[Data Boundary: Start]
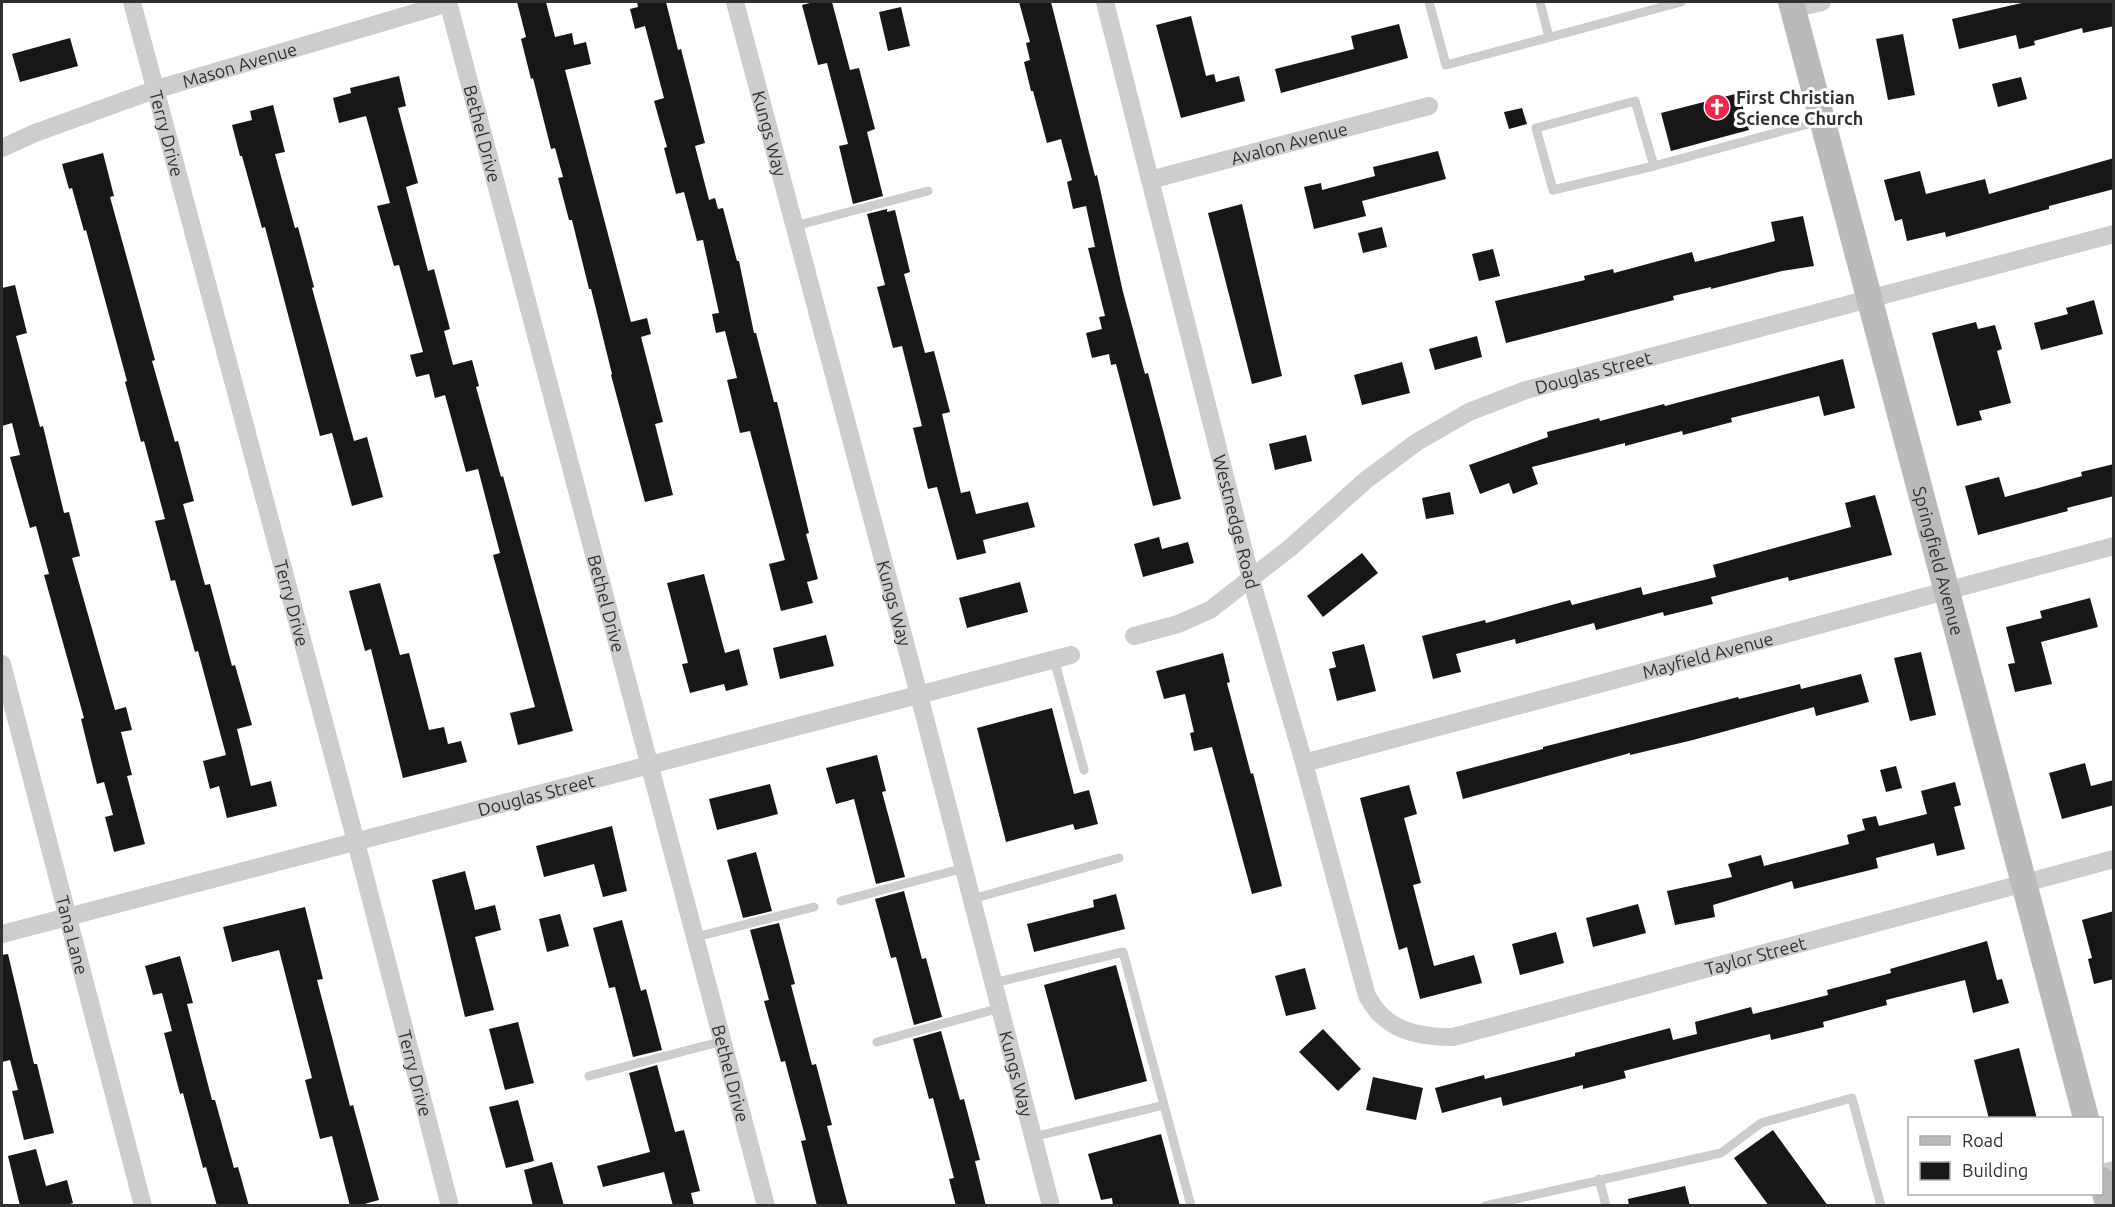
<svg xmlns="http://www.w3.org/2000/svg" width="2115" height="1207" font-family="Ubuntu,sans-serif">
<rect width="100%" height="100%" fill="#fff"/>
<!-- building -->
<path fill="#171717" d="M517,2H546L555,37L572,33L574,45L586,42L591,64L565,70L631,322L647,318L651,334L641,337L663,422L655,424L673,495L645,502L611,375L612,374L591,289H589L572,220H569L558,178L563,177L555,148L551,149L533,78L531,79L521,39L526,37Z
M637,2H666L678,50L681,49L705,143L695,146L709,200L715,198L718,209L723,208L737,261H739L754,333H756L774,402H777L809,533L806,534L818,579L807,582L813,603L781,611L769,564L785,560L750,431L740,433L727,380L737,378L725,331L716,333L712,314L719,313L703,240L697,241L684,192L676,194L664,148L667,147L654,101L664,98L645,26L635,29L630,9L638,7Z
M814,2H832L850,70L859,68L875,129L867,132L883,196L853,204L839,146L848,144L827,63L818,65L802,5Z
M1019,2H1051L1095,176L1097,175L1123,292L1145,374L1148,373L1181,499L1153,506L1116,364L1111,365L1109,354L1092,358L1086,333L1102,329L1099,317L1105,316L1088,248L1095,247L1086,206L1073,209L1067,182L1072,180L1061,139L1047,143L1033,91H1031L1024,62L1030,60L1026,43L1030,42Z
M2026,2H2114V26L2083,33L2082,28L2034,41L2035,45L2019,49L2016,35L1959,49L1952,19Z
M901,7L910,46L888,51L879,12Z
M1191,16L1206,76L1214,74L1216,82L1239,76L1245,101L1181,118L1156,25Z
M1399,24L1408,58L1281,93L1275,69L1354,49L1351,36Z
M1903,34L1915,95L1888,100L1876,39Z
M70,38L78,66L20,82L12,54Z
M399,76L406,106L398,108L418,183L406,187L428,271L434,269L450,329L444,331L453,365L472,360L479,386L476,387L501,477L503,476L573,731L518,745L510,713L535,707L493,555L500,553L478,469L466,472L445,395L435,398L429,374L416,377L410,355L423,352L399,265L394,266L377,206L390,203L366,116L339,123L333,98L351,93L350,88Z
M2021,77L2027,99L1998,107L1992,84Z
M1739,93L1749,130L1671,151L1661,113Z
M273,105L285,152L275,154L295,228L298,227L314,287L312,288L354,441L367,437L383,497L352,506L332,433L320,436L265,227L262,228L242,156H240L232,125L252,120L250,111Z
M1522,108L1527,124L1509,129L1504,112Z
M1438,151L1446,179L1362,201L1366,216L1314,229L1304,187L1321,183L1322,190L1375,176L1373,167Z
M103,153L114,196L110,197L155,360L152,361L175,442L178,441L194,501L183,504L205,585L210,584L232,666L235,665L252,725L237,729L251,786L271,781L277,806L227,818L219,786L210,789L203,761L226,755L198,651L195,652L175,580L171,581L155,521L165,519L144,441L141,442L125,382L127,381L86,230L84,231L72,188L69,189L62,164Z
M2114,158V189L2049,206V209L1946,237L1945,232L1907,241L1902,219L1895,221L1884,180L1920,171L1926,194L1985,179L1989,194Z
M1242,204L1282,376L1252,384L1208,213Z
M887,209V212L895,210L910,272L904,274L925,353L934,351L950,412L942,414L961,493L970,491L976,514L1028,502L1035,527L983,540L986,553L957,560L937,487L928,489L913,428L922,426L902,346L893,348L877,287L885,285L867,214Z
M1803,216L1814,266L1782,271L1711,289V287L1673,296L1674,300L1506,343L1495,301L1585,280L1584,276L1613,269L1614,273L1692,252L1695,262L1775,241L1771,222Z
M1382,227L1387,247L1363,253L1358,233Z
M1493,249L1500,276L1479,281L1472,254Z
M15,285L27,333L16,336L40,427L43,426L64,513L69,512L80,556L72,558L115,710L126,707L132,730L121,732L132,775L127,776L145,844L114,852L105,817L113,815L104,782L97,784L81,719L84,718L44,575L49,574L36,526L30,528L10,457L20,455L12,423L2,426V288Z
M2094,300L2103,334L2041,350L2034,323L2068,314L2066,308Z
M1976,322L1978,329L1995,325L2002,349L1997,351L2011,403L1979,411L1982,420L1957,426L1932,333Z
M1477,336L1482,357L1435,370L1429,349Z
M1843,359L1855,408L1824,416L1819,396L1731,418L1732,422L1683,435L1682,431L1625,446V443L1532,467L1538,484L1513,494L1509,483L1480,494L1469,465L1548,437L1547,432L1599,418L1600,421L1664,404L1665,406Z
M1402,362L1410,393L1362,405L1354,375Z
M1306,435L1312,461L1275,470L1269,444Z
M2114,464V496L2067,508L2068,511L1978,535L1965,486L1999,477L2005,497L2082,476L2081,472Z
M1450,492L1454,514L1426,519L1422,498Z
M1875,495L1892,555L1789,581L1788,577L1711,597L1713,604L1664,616L1663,612L1596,630L1594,623L1516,644L1515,639L1456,654L1461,672L1433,679L1422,636L1485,620L1486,623L1570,600L1572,605L1641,587L1643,595L1716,577L1713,565L1851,527L1845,503Z
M1159,537L1162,549L1188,542L1194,563L1143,577L1134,544Z
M1362,553L1378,573L1323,617L1307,596Z
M704,574L725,653L739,649L748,685L726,691L724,684L690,693L682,664L688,663L667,583Z
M1020,582L1028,612L967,628L959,598Z
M380,583L400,655L409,653L429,730L444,727L448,744L461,741L467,762L403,778L371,649L365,651L349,591Z
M2090,598L2098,627L2041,642L2052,684L2015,692L2008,664L2015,663L2006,627L2042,618L2040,611Z
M826,635L834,666L780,679L773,648Z
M1364,644L1376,691L1337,701L1329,669L1336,667L1332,652Z
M1921,652L1936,715L1910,721L1894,658Z
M1223,653L1230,682L1227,683L1251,774L1253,773L1282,886L1252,894L1212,747L1194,751L1190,733L1194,732L1185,694L1164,699L1156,671Z
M1861,674L1869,702L1816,716L1814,707L1693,740L1630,755V753L1463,799L1456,772L1543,749V747L1738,697L1739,699L1800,684L1801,689Z
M1052,708L1074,794L1089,790L1098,824L1075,830L1073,824L1006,842L977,728Z
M877,755L886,791L882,792L905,877L876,884L854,799L836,804L826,768Z
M2085,763L2091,786L2114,780V805L2062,819L2049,773Z
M1896,766L1902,788L1886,792L1880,770Z
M1955,782L1961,805L1954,807L1965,849L1937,856L1934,843L1876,858L1878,868L1794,889L1792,881L1713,905L1715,917L1675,925L1667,891L1732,877L1728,864L1761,855L1764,866L1849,844L1847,835L1865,830L1862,819L1876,816L1879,826L1927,814L1921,791Z
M770,784L778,814L717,830L709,799Z
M1409,785L1417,814L1404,818L1421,883L1413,885L1434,966L1474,955L1482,983L1420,999L1407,947L1399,950L1360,798Z
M612,826L627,891L603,897L594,864L544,877L536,846Z
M756,852L772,911L743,918L727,860Z
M465,871L475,910L495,905L501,930L475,937L494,1010L465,1017L432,880Z
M904,891L922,959L926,958L942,1017L914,1025L896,957L891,958L875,899Z
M1116,894L1125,929L1034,952L1027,924L1094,907L1093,900Z
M1638,904L1646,933L1593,947L1586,918Z
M305,907L323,979L317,980L350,1106L353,1105L379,1200L357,1206H350L332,1136L320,1139L305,1080L312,1078L279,950L232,962L223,927Z
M2114,911V979L2094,984L2088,959L2092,958L2082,920Z
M560,914L569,946L547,952L539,919Z
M622,920L641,991L646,989L662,1050L633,1057L615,987L609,988L593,928Z
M779,923L795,984L791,985L812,1065L816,1064L832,1125L827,1126L848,1206H817L801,1141L806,1140L785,1061L781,1062L764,1001L769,1000L750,930Z
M1556,932L1564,963L1520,975L1512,944Z
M1987,941L1997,980L2002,979L2009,1003L1973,1013L1965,980L1886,1000L1887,1005L1823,1022L1824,1027L1771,1040L1770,1034L1706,1050L1624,1071L1626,1078L1583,1089V1085L1503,1106L1501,1097L1442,1113L1435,1088L1484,1075L1485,1079L1575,1056V1053L1670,1028L1673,1040L1697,1034L1695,1022L1751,1007L1753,1014L1828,995L1827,990L1891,973L1890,969Z
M8,954L34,1064H37L54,1133L24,1140L12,1091L18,1090L10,1060L2,1062V955Z
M180,956L193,1003L187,1004L212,1100H215L234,1168L238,1167L249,1206H217L206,1167L203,1168L183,1093L180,1094L164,1033L172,1031L162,993L153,995L145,966Z
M1116,965L1147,1081L1075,1100L1044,985Z
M1305,968L1316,1009L1286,1016L1275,976Z
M518,1022L534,1083L505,1090L489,1029Z
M1323,1029L1361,1069L1338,1091L1299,1052Z
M941,1031L960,1100L964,1099L980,1160L975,1161L986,1206H956L949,1179L954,1178L933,1098L929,1099L913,1039Z
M2019,1048L2037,1119H1989L1974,1060Z
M657,1065L675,1132L684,1130L700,1191L691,1193L694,1206H673L664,1172L603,1187L597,1166L650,1152L629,1073Z
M1373,1077L1423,1088L1416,1120L1366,1110Z
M518,1100L534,1161L506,1168L489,1107Z
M1773,1130L1828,1206H1769L1734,1158Z
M1161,1134L1180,1206H1113L1112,1198L1101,1200L1088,1154Z
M36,1149L46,1186L67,1180L73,1203L64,1206H20L8,1156Z
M552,1162L564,1206H533L524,1170Z
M1685,1186L1690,1206H1629L1628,1199Z"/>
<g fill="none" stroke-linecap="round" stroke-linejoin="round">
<!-- lane -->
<path stroke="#cdcdcd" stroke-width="9" d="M1429,2L1446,65L1681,2
M1540,2L1549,37
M1654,166L1635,101L1536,128L1553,190L1654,166L1819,121
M795,226L928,191
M1054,659L1084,770
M972,899L1119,858
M841,901L964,868
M696,937L814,907
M994,983L1123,952L1164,1105
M877,1042L1000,1008
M589,1076L723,1041
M1033,1137L1164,1105L1191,1206
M1599,1179L1606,1206
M1485,1206L1721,1153L1761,1123L1852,1098L1881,1206"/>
<!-- street -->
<g stroke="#cdcdcd" stroke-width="18">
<path id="s1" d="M132,2L356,842L450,1206"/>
<path id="s2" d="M448,2L766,1206"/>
<path id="s3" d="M735,2L919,695L1051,1206"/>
<path id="s4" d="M1105,2L1251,579L1304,763L1367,996C1371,1002 1375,1010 1381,1015C1400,1034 1428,1037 1453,1037L2114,859"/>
<path d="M1793,9L1822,2"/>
<path id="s5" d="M2,148L35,133L154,90L448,3"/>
<path id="s6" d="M1150,180L1429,106"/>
<path id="s7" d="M1134,636L1178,624L1210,610L1290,548L1366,480L1417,442L1469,412L1526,390L2114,234"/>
<path id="s8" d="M2,664L143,1206"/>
<path id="s9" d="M1304,763L2114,546"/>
<path id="s10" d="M2,934L1071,655"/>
<path d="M2102,1173L2114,1170"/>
</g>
<!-- secondary -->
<g stroke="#bababa" stroke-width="26">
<path id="s11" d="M1791,2L2086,1118"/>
<path d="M2102,1180L2108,1206"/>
</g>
</g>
<!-- icons -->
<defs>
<g id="church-disc" transform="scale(1.35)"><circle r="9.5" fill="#f4254f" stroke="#fff"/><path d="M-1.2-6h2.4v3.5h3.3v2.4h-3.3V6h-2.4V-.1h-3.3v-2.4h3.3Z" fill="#fff"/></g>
</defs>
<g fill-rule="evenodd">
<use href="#church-disc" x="1717" y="107"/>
</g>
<g text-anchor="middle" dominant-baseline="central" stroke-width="6" stroke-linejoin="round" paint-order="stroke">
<!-- street labels -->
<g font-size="18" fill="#303030" stroke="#fff">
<text stroke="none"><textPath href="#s5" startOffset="252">Mason Avenue</textPath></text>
<text stroke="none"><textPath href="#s3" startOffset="136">Kungs Way</textPath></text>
<text stroke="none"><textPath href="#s1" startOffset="136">Terry Drive</textPath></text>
<text stroke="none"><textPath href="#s2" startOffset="136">Bethel Drive</textPath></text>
<text stroke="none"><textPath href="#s6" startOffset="144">Avalon Avenue</textPath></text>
<text stroke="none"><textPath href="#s7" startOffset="538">Douglas Street</textPath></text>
<text stroke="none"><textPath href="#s4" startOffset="536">Westnedge Road</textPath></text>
<text stroke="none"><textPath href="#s11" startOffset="578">Springfield Avenue</textPath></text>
<text stroke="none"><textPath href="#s1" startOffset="622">Terry Drive</textPath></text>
<text stroke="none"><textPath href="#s2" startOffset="622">Bethel Drive</textPath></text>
<text stroke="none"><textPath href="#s3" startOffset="622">Kungs Way</textPath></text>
<text stroke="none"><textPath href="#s9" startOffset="418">Mayfield Avenue</textPath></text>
<text stroke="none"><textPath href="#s10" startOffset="552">Douglas Street</textPath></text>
<text stroke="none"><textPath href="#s8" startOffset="280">Tana Lane</textPath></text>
<text stroke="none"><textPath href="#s4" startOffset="1442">Taylor Street</textPath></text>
<text stroke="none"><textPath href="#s1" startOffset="1108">Terry Drive</textPath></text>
<text stroke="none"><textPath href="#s2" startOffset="1108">Bethel Drive</textPath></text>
<text stroke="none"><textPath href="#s3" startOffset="1108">Kungs Way</textPath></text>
</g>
<!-- poi labels -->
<g font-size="18" font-weight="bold" fill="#303030" stroke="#fff" text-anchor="start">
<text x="1736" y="97">First Christian<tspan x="1736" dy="21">Science Church</tspan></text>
</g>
</g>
<!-- border -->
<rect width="2115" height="1207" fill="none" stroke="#303030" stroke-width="6"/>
<!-- legend -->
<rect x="1908" y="1117" width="195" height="78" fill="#ffffff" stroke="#acacac" stroke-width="1.5"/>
<rect x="1920" y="1136" width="30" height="9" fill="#bababa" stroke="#acacac" stroke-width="1.5"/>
<text x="1962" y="1147" font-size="18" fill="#303030">Road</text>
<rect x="1920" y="1162" width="30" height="18" fill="#171717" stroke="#acacac" stroke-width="1.5"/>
<text x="1962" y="1177" font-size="18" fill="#303030">Building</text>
</svg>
[Data Boundary: End]
_Work order_: Could you copy out every line in the listing where the word "anchor" appears?

_Written response_:
<g text-anchor="middle" dominant-baseline="central" stroke-width="6" stroke-linejoin="round" paint-order="stroke">
<g font-size="18" font-weight="bold" fill="#303030" stroke="#fff" text-anchor="start">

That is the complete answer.